Rapinatori armati di fucili hanno fatto esplodere e assaltato un portavalori sulla Brindisi-Lecce con fucili. Hanno sparso chiodi sull’asfalto e messo un furgone di traverso sulla strada e hanno assaltato un portavalori dell’azienda Btv Battistolli lungo la strada statale 613.
Il mezzo è stato fatto esplodere al centro della carreggiata seminando il panico tra gli automobilisti. All’arrivo dei Carabinieri, hanno rubato l’auto a una studentessa che stava andando a Lecce per sostenere un’esame all’università e tentato la fuga.
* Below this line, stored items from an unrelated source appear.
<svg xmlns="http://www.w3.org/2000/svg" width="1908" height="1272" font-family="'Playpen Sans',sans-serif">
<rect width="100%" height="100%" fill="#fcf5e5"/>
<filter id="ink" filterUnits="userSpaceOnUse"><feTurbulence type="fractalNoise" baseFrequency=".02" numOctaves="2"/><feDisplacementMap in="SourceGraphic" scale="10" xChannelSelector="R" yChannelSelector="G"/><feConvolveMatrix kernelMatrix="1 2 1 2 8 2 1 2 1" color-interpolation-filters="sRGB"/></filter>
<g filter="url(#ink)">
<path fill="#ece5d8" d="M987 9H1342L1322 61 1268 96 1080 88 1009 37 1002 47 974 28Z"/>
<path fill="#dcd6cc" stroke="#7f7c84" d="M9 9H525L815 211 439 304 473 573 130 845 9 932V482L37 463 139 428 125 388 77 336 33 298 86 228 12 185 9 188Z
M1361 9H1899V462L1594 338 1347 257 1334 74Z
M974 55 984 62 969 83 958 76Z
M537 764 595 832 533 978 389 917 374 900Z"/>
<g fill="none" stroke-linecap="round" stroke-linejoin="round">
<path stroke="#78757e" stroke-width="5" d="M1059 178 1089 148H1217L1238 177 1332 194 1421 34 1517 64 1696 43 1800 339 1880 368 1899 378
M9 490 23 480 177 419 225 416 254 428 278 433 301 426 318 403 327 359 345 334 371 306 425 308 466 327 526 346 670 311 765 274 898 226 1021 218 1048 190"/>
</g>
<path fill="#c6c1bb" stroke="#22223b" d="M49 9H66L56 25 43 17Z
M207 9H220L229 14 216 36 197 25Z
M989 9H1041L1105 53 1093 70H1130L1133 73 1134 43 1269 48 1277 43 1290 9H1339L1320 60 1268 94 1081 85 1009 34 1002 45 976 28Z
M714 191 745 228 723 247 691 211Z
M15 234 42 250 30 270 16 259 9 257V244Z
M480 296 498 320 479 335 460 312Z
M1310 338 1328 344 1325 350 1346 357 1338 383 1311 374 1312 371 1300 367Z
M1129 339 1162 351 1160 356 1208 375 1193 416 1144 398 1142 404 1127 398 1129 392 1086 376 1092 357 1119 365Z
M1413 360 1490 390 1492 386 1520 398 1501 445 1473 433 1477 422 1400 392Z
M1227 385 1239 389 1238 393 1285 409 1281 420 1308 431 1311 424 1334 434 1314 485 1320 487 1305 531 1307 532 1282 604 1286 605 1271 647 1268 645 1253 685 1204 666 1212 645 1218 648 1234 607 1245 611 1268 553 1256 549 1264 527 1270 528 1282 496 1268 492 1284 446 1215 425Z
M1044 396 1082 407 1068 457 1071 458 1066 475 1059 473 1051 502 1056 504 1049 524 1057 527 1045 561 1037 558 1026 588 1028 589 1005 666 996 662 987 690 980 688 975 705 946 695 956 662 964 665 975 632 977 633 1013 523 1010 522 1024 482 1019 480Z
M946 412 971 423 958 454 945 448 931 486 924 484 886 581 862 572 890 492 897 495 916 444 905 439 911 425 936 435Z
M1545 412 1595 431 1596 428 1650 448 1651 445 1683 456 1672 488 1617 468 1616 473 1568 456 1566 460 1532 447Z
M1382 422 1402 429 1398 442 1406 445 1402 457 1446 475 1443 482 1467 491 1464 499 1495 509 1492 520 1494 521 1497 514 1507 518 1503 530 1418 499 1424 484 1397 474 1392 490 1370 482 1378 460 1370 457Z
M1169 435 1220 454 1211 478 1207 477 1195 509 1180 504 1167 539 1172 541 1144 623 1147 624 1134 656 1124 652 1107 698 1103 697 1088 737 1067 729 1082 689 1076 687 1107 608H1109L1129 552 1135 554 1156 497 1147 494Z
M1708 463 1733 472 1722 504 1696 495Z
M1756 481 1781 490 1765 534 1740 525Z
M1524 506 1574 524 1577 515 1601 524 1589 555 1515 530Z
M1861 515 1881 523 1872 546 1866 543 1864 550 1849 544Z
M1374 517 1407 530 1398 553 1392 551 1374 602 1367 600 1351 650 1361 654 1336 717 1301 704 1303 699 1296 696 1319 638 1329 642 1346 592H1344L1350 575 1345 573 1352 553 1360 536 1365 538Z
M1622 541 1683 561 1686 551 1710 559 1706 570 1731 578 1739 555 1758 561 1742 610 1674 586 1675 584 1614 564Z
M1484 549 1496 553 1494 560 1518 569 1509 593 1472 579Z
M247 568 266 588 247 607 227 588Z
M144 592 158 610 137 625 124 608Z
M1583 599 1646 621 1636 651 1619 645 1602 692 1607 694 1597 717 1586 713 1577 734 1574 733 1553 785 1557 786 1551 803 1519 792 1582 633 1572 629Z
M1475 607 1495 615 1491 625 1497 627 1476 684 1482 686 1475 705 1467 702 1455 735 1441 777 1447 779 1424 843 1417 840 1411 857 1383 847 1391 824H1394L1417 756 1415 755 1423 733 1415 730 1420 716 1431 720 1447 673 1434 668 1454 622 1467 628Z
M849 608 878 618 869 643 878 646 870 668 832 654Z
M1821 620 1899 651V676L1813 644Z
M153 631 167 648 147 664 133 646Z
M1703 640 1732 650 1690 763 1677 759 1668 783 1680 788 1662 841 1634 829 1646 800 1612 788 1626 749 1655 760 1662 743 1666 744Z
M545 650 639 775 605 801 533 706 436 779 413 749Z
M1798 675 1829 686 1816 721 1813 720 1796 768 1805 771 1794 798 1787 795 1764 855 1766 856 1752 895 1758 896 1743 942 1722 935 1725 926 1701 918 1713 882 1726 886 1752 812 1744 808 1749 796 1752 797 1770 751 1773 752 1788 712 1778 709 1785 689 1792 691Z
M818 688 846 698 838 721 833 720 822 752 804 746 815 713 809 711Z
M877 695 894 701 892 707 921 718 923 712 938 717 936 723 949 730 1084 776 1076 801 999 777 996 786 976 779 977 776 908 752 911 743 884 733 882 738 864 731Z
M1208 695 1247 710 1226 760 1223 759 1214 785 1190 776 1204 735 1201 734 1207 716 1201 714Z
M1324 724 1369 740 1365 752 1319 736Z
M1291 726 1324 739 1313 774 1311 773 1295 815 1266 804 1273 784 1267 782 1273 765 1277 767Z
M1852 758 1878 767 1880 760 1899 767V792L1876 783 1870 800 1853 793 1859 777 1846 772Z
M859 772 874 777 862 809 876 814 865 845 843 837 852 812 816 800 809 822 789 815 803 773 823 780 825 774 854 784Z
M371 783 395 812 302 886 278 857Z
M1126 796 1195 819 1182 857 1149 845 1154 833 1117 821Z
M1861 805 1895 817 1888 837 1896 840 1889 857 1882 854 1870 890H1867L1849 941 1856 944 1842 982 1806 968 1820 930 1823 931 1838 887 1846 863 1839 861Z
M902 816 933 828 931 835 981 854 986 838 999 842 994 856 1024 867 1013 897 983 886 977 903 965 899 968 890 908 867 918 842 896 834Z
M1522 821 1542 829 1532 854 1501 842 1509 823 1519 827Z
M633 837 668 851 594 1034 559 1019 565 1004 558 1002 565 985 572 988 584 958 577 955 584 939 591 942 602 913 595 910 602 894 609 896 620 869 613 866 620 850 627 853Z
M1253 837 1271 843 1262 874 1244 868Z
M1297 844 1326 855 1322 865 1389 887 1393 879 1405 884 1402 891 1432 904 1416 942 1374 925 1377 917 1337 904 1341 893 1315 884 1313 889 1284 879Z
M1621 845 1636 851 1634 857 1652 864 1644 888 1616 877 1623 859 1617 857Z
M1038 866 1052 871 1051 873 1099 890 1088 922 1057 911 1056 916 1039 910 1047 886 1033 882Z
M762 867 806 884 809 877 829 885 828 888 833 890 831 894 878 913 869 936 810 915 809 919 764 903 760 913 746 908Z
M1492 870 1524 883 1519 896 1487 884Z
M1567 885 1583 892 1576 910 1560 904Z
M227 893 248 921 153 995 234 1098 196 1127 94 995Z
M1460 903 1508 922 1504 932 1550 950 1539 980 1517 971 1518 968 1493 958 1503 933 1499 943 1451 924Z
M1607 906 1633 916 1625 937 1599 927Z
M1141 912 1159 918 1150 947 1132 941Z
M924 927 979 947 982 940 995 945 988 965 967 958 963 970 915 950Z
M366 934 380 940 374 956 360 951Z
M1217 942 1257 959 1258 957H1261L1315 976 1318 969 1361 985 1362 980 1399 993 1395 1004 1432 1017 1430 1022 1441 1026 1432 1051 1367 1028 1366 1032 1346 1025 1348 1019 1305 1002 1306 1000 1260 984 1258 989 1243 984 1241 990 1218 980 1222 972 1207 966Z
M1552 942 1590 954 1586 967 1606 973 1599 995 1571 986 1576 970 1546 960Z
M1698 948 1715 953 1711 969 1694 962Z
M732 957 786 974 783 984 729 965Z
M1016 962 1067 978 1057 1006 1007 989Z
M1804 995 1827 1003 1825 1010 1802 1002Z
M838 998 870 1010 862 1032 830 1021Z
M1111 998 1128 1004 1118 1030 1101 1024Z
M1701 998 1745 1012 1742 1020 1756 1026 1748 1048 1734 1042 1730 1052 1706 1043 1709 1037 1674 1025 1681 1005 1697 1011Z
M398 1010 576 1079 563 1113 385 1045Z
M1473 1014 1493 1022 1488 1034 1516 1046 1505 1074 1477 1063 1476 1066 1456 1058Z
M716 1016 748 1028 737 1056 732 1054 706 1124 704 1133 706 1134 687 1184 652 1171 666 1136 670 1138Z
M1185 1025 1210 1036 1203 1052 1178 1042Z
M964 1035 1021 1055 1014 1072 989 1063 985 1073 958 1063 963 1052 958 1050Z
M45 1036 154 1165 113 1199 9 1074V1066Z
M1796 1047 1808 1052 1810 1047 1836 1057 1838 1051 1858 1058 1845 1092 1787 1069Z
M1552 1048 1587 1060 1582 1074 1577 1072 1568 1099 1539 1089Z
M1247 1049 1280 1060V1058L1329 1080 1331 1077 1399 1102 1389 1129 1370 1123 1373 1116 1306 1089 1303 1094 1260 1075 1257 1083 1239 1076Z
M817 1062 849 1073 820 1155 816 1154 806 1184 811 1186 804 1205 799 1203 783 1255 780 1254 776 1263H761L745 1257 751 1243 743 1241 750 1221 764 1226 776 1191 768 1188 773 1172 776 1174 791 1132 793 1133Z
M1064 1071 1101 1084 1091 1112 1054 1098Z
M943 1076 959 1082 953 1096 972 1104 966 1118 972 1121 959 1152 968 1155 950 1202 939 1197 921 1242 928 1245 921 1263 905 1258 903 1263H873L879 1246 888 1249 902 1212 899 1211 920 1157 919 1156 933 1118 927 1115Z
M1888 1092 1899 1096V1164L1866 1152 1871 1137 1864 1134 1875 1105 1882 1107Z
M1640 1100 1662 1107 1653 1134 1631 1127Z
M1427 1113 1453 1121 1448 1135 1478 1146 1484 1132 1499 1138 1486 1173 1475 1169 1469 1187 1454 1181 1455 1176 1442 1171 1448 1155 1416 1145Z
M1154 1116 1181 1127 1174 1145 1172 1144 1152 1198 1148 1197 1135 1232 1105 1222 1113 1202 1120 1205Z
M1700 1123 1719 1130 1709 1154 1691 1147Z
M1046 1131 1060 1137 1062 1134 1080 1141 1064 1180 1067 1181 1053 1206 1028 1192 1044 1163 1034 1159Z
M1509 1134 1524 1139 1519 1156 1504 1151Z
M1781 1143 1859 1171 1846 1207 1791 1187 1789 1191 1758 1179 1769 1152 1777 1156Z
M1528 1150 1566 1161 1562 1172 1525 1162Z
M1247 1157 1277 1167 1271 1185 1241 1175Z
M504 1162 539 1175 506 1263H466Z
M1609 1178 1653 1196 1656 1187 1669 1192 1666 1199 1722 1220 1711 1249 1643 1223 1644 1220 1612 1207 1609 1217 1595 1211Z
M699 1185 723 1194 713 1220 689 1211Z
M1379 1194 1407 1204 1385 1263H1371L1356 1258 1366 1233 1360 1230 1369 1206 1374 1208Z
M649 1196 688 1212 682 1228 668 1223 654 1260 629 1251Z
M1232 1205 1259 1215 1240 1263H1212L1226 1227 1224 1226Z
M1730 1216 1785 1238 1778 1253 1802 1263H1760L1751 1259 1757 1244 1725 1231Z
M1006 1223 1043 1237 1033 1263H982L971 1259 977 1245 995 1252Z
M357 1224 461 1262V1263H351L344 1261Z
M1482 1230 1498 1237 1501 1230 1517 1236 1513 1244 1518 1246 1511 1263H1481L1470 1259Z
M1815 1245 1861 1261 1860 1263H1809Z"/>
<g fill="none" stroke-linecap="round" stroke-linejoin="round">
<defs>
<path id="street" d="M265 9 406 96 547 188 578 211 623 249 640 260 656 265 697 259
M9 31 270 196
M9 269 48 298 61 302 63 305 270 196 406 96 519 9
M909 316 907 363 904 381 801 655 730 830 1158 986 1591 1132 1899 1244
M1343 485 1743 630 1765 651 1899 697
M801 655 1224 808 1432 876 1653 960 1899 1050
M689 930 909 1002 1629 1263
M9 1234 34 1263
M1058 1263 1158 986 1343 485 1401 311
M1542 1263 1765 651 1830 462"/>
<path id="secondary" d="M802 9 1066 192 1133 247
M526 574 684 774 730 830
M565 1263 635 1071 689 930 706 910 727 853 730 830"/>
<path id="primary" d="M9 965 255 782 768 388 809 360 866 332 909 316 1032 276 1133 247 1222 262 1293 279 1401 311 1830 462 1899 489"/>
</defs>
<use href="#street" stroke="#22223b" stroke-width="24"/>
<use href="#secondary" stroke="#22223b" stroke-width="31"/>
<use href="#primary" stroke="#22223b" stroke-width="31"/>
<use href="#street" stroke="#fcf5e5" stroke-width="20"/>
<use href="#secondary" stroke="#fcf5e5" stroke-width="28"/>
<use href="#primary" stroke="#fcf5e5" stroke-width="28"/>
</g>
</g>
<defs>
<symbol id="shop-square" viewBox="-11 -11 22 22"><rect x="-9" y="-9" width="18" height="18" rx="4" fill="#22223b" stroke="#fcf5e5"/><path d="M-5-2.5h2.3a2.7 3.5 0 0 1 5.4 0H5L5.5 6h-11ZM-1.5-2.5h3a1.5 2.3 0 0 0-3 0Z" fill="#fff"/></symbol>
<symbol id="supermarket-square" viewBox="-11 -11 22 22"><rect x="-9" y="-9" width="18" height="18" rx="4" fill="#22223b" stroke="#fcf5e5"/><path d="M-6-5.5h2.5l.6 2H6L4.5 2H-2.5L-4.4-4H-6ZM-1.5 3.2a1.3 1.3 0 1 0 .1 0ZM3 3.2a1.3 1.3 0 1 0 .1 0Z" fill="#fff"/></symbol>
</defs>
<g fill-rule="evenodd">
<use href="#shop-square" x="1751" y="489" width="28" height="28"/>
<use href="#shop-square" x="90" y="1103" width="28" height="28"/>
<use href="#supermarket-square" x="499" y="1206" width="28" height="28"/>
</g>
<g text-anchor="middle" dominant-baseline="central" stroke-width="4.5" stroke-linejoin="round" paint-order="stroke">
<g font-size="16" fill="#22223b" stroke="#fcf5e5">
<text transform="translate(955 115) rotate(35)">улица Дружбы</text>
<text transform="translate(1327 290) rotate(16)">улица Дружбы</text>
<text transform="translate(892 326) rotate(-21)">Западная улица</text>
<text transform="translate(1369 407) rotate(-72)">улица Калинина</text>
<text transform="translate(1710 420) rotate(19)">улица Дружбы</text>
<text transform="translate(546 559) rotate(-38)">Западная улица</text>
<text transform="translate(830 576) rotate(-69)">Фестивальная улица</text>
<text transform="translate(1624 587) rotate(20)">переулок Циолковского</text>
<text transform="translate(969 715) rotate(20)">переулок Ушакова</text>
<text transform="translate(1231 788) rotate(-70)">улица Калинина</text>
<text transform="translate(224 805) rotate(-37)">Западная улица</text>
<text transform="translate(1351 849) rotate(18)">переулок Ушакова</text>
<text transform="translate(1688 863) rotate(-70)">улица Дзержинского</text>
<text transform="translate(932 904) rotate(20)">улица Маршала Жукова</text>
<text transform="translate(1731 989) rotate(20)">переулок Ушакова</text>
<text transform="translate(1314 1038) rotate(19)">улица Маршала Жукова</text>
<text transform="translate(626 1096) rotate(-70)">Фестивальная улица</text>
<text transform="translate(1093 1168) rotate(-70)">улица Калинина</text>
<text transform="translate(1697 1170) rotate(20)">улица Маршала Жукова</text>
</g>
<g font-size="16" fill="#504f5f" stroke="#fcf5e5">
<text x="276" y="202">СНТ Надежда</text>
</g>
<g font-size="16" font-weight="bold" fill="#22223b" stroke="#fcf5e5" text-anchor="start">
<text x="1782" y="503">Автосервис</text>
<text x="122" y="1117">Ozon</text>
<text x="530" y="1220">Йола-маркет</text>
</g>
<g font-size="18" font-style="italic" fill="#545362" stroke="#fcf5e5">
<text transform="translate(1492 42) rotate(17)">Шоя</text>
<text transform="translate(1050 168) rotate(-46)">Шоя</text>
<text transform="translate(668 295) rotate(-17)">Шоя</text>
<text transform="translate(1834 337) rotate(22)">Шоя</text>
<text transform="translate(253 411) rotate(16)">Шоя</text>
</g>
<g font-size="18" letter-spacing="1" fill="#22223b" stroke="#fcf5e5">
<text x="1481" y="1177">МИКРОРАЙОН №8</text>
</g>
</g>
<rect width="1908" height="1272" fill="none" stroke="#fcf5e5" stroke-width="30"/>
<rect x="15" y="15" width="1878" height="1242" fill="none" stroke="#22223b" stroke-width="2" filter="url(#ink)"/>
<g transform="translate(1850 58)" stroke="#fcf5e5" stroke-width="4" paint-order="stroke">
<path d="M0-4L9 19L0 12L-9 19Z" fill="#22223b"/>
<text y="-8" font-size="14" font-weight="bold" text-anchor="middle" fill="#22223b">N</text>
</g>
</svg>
Il colpo fortunatamente è fallito. Due uomini della banda di malviventi sono stati fermati dopo un lungo inseguimento.
Stando a quanto riferito dall’Arma dei Carabinieri, che ci ha inviato questo video, in un primo momento a inseguire i rapinatori è stato un carabiniere della Compagnia di Brindisi, libero dal servizio.
Con la sua auto ha cercato di fermarli mentre aggiornava costantemente la centrale operativa sui loro spostamenti. A un certo punto però è stato costretto a desistere, dopo essere stato ripetutamente tamponato e speronato da una quarta auto arrivata alle sue spalle.
Le comunicazioni alla centrale operativa, con i riferimenti delle autovetture in fuga, ha permesso a un equipaggio della Stazione di Cellino San Marco (Brindisi) di intercettare due veicoli e di mettersi all’inseguimento di uno di essi, una Jeep Compass che nel frattempo aveva fatto inversione di marcia.